:: EXTRACTED MATERIAL
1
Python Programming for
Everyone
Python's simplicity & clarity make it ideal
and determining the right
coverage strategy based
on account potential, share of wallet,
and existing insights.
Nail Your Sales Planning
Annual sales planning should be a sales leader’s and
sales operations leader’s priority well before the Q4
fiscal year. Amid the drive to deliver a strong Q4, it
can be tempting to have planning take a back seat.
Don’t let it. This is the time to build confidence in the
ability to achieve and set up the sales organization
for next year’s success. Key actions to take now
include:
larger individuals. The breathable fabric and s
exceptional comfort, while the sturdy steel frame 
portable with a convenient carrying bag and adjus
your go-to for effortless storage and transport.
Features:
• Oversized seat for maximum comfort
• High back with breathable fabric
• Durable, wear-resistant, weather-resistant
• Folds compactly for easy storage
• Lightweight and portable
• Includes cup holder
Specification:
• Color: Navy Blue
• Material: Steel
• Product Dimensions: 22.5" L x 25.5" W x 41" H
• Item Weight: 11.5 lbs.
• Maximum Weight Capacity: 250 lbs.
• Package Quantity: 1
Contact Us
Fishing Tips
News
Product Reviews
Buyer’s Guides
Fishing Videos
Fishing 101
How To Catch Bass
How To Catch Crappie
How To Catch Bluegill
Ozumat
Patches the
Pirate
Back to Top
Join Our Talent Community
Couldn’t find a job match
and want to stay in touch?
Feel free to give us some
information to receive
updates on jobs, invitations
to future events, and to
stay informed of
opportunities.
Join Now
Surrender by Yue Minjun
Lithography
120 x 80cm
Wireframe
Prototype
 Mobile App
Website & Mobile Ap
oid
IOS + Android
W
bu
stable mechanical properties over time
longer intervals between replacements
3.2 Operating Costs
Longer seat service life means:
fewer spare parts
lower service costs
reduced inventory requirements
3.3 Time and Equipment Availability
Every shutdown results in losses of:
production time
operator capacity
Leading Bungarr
::::
EXERCISE BRIEF |
Using the data above, copy each line that contains "stay".

OUTPUT FOR THIS EXERCISE |
and want to stay in touch?
stay informed of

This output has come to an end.